I have one white goat and I have to say that she gets pestered considerably less than the brown/black goats do. The others will have clouds around them and will be running back to the barn frantically and she'll have just a few buzzing around her and looks at the others like they are crazy.


----------



## hphorses (Feb 16, 2010)

The mosquitoes are so bad her right now that in the evening all you can hear is buzzing and I am NOT joking.. Our herd of mares were simply walking and honestly close to loosing their minds over it.. The expensive fly sprays for horses you guys are talking about are only half working, the mosquitoes just don't seem to care. 

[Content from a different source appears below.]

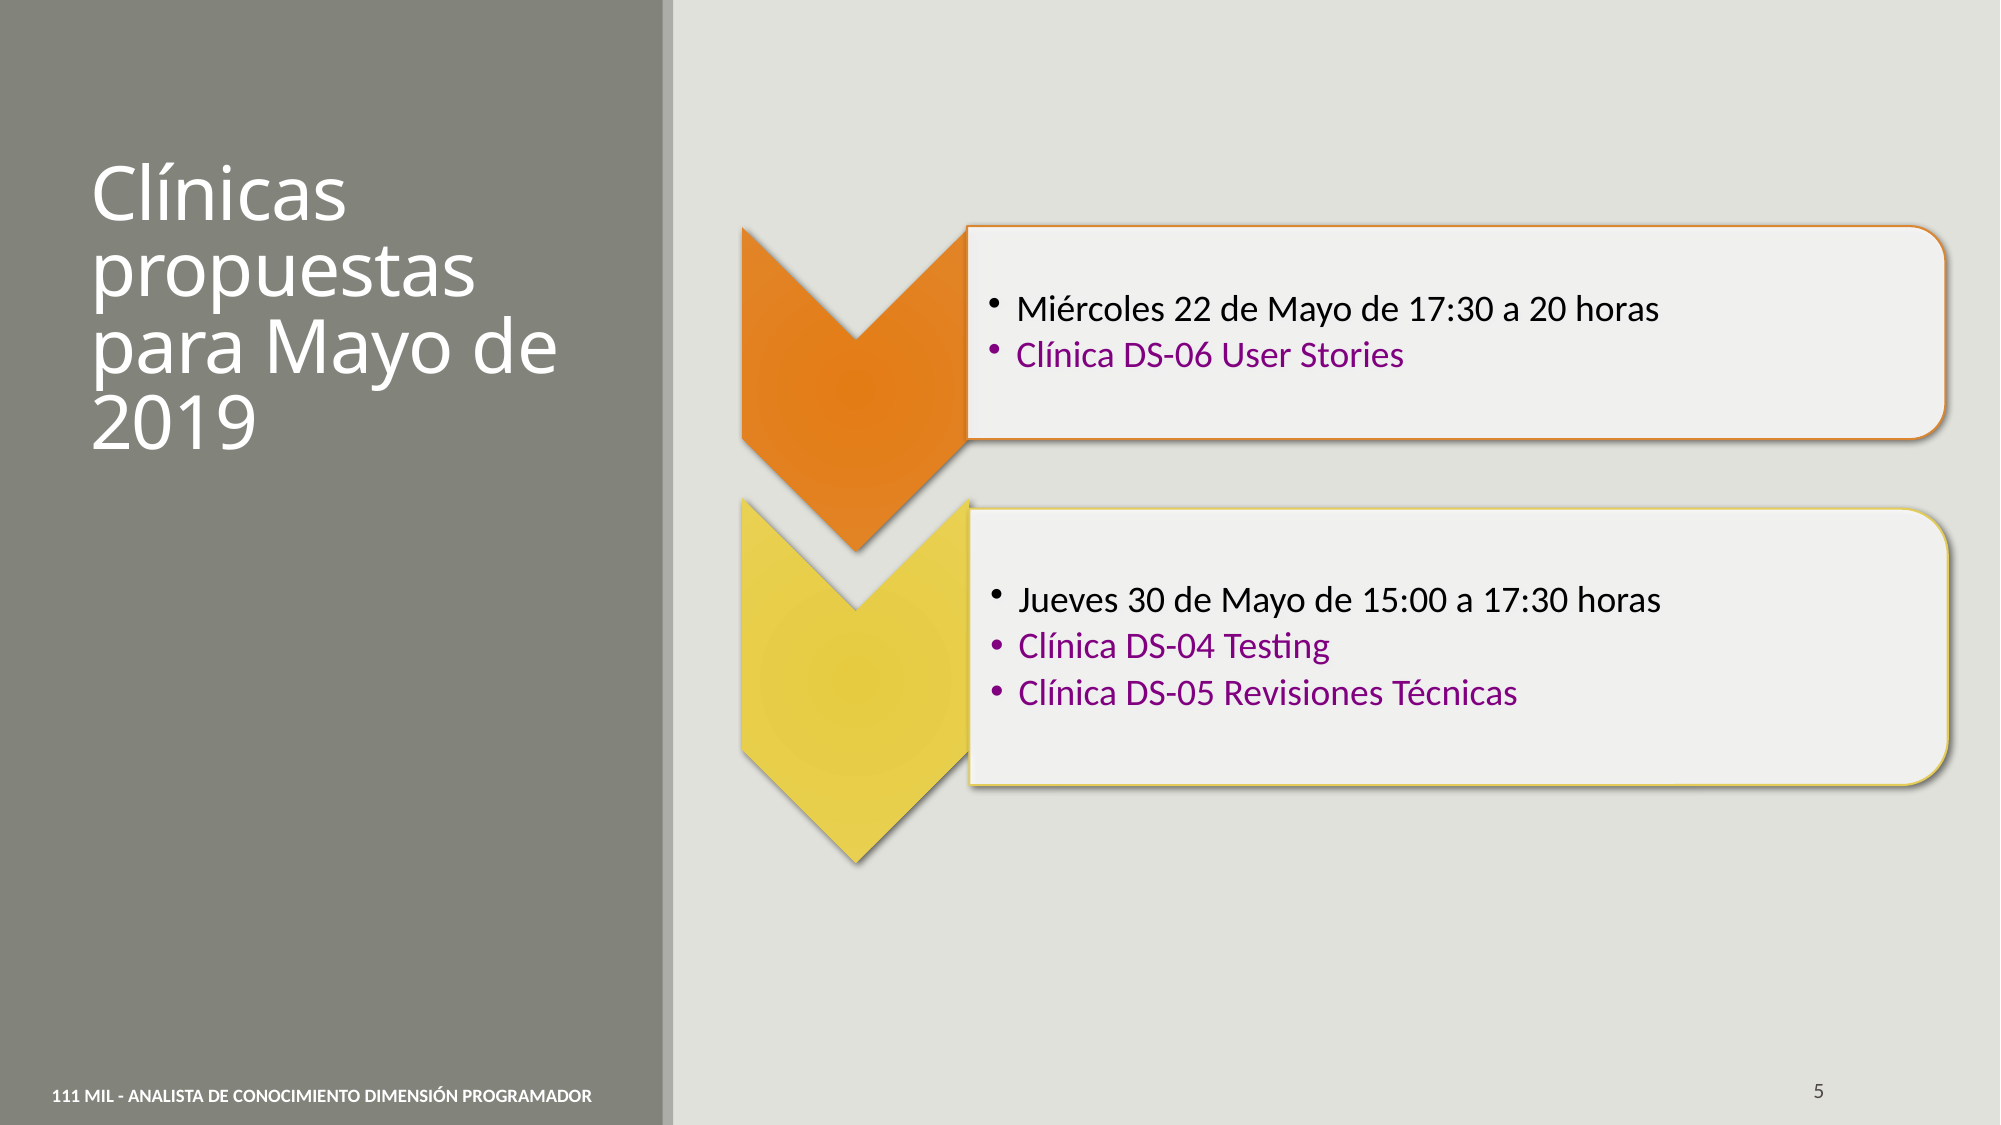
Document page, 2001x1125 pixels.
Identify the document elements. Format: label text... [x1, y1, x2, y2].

So we have taken desperate measures and now keep a smudge going in both the goat pasture and the broodmare pasture. It is amazing how fast they learn that laying in/near that smoke that the bugs don't get them. All around the smudge area all you can hear is buzzing and if you step out you are literally swarmed with mosquitoes. 

I have never wore OFF until this year, I simply can't take it!!! I don't remember having this many mosquitoe bites since I was a child!!!

Tara


----------



## mrs. lam (Apr 20, 2010)

LouLou,
Get a black goat. The white ones will love you for it. :laugh: 

What and where do you get a smudge pot? Does anyone use a sulpher block ?

Gina


----------



## hphorses (Feb 16, 2010)

Oh interesting, we use Sulfur blocks for the horses... can goats have them too??? never thought of that!

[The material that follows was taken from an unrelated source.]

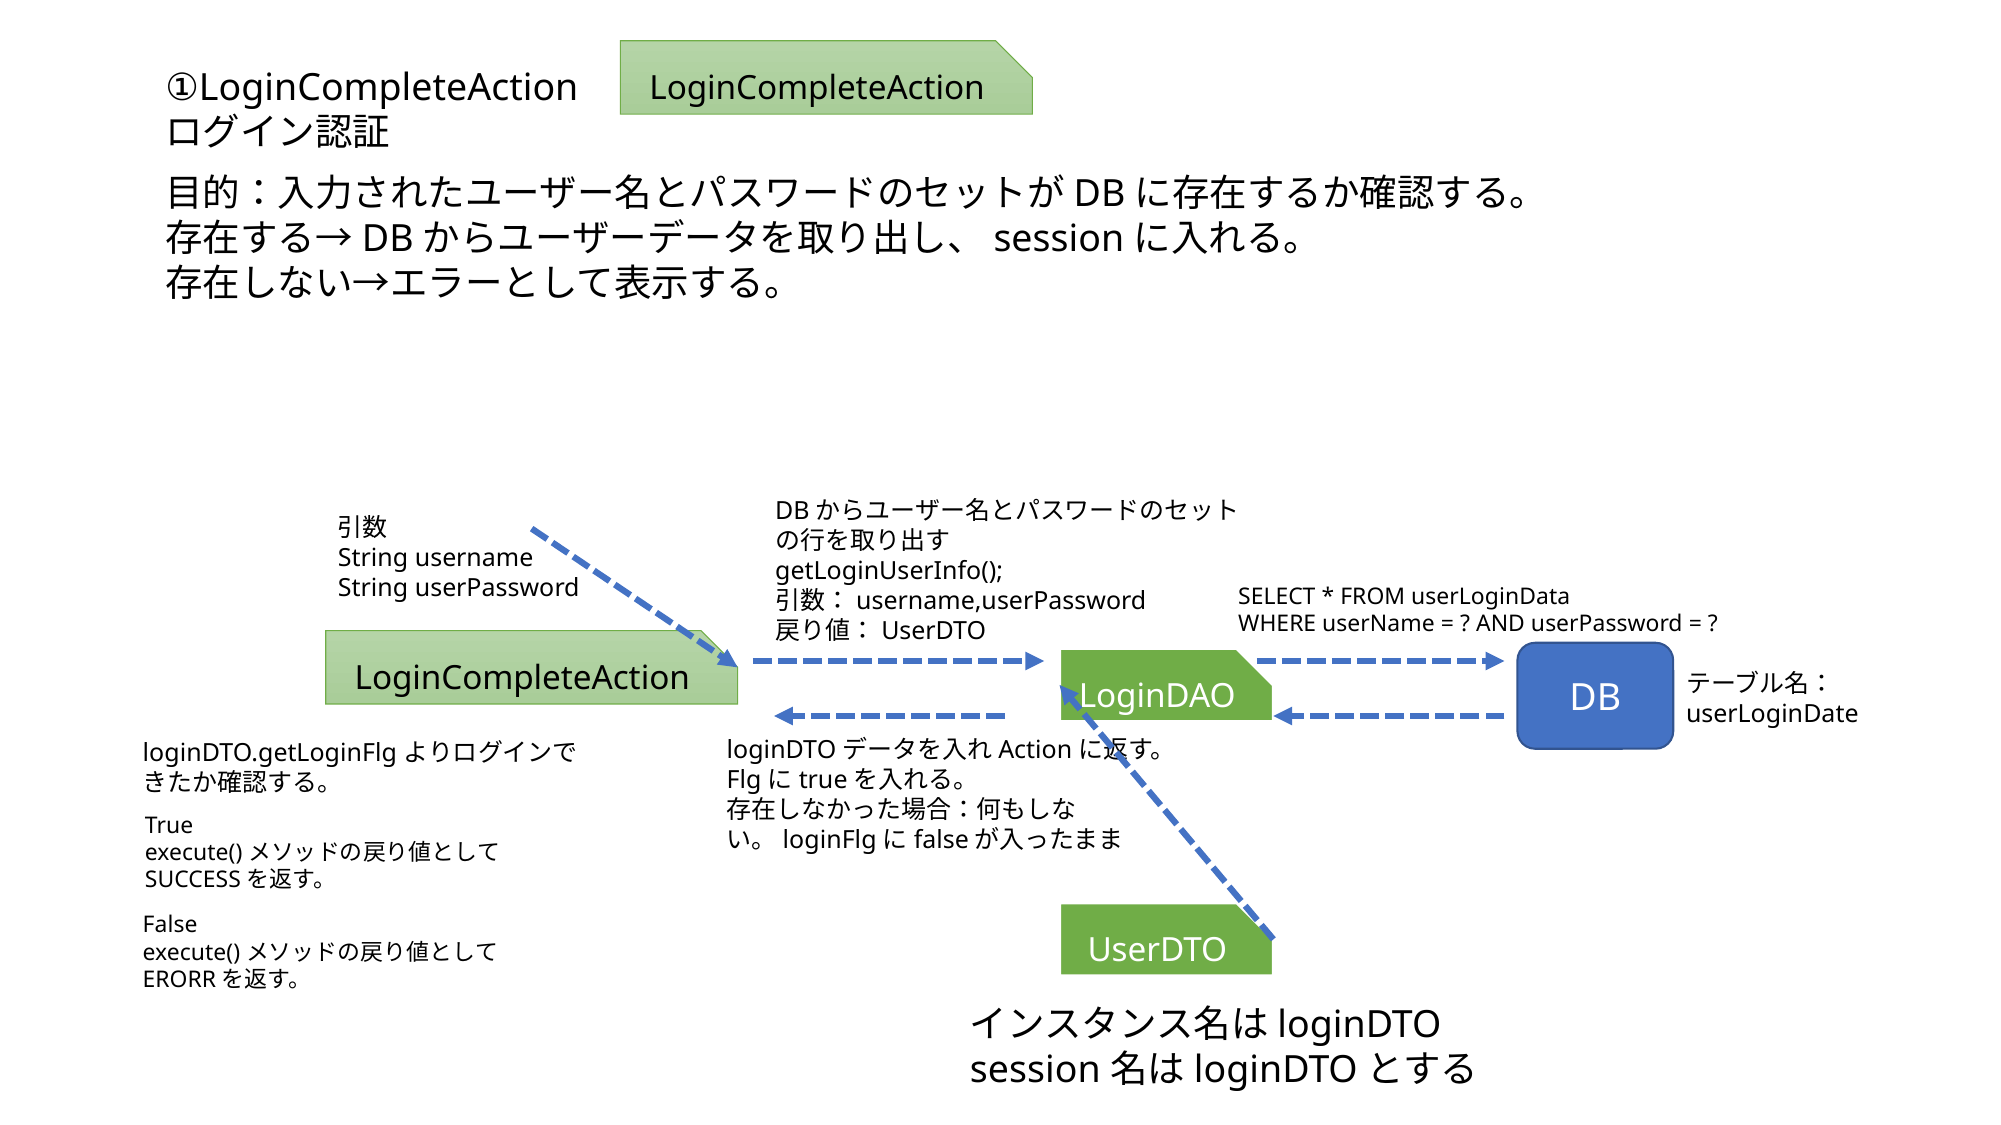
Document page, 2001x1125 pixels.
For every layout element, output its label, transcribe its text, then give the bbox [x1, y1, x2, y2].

and Mrs. lam we are using a old washer drum as it has little holes all the way around for the smudge to breath... as in clothes washer.... works really well!

Tara


----------



## mrs. lam (Apr 20, 2010)

hphorses,

Whats a smudge? where do you get it?


----------



## hphorses (Feb 16, 2010)

it's just a fire that isn't really burning, just smoking... we use old straw get a good fire going then put wet straw on top of it to make it smoke.

Tara


----------



## Chrissienewatgoats (Jun 29, 2014)

does this work with gnats? The apple cidar vinagar? there has been a lot of feet stomping, and I cleaned the pen yesterday and there were a ton of gnats!!!! It has been a wet ohio!


----------



## BTRT1 (Jun 12, 2014)

So something like an equine bug spray is safe? We are in Northern Ontario and bugs are dreadful this year and bringing home a mama and two one week old bucklings this week.


----------